LINGUINE WITH WILD MUSHROOM
SAUCE
 
1 oz. dried porcini mushrooms
1 lb. mushrooms
1/2 lb. fresh shitake mushrooms
1 garlic clove
1/2 (16 oz.) pkg. linguine
Salt
1/3 c. olive or salad oil
2 tbsp. parsley, chopped

About 1 hour before serving: Place dried porcini mushrooms in small bowl. Pour 1 1/4 cups boiling water over porcini mushrooms; let stand 30 minutes. Slice the other two varieties of mushrooms, discarding the tough stems of shitake mushrooms. Mince garlic. After porcini mushrooms have soaked for 30 minutes, drain and reserve soaking liquid. Rinse porcini mushrooms to remove any sand; squeeze dry and mince. Mushroom-soaking liquid may be sandy; let liquid stand awhile until sand settles to bottom. Then, carefully pour 2/3 cup clear mushroom-soaking liquid into measuring cup; discard remaining liquid. Prepare linguine as label directs, using 2 teaspoons salt in water.

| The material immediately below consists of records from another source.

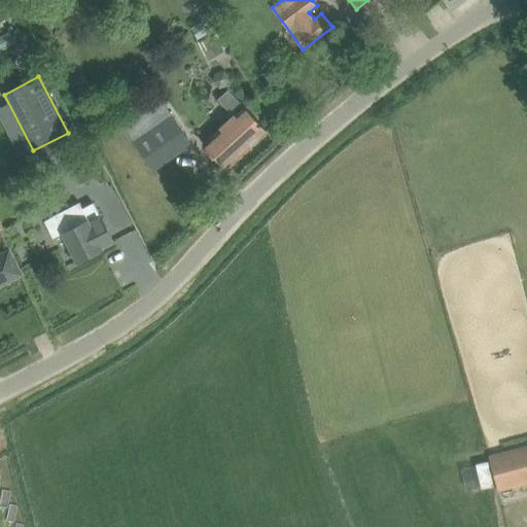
[(204,144),(212,153),(225,168),(267,131),(253,115),(229,90),(218,99),(234,115),(204,144)]
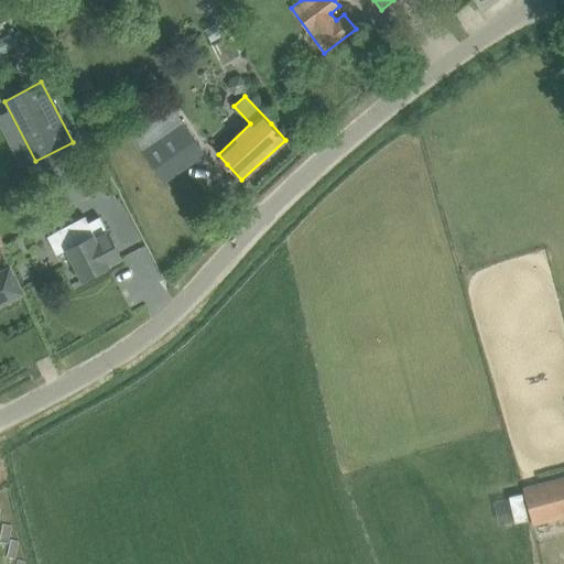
[(199,149),(187,131),(177,117),(139,143),(165,182),(192,163),(188,158),(199,149)]
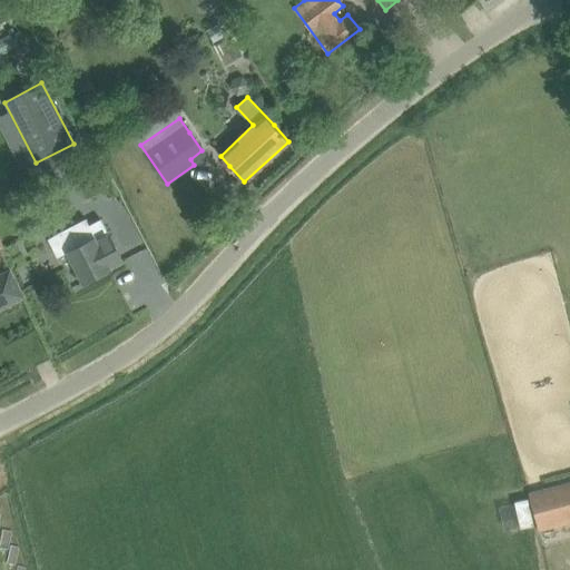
[(92,232),(86,219),(58,234),(68,252),(68,253),(84,284),(110,269),(110,268),(124,262),(109,235),(104,225),(92,232)]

Meanwhile, in 12 inch skillet over medium-high heat, in hot olive or salad oil, cook minced garlic 30 seconds. Add both kinds of sliced mushrooms to skillet; cook, stirring occasionally, until mushrooms are golden brown and liquid evaporates. To mushrooms in skillet, add minced porcini mushrooms, mushroom-soaking liquid, chopped parsley, and 3/4 teaspoon salt. Over high heat, heat to boiling; cook 1 minute. Drain linguine; place on platter. Spoon mushroom sauce over linguine on platter; toss to serve. Makes 4 main-dish servings.

Each serving: About 450 calories, 19 grams fat, 0 milligrams cholesterol, 480 milligrams sodium.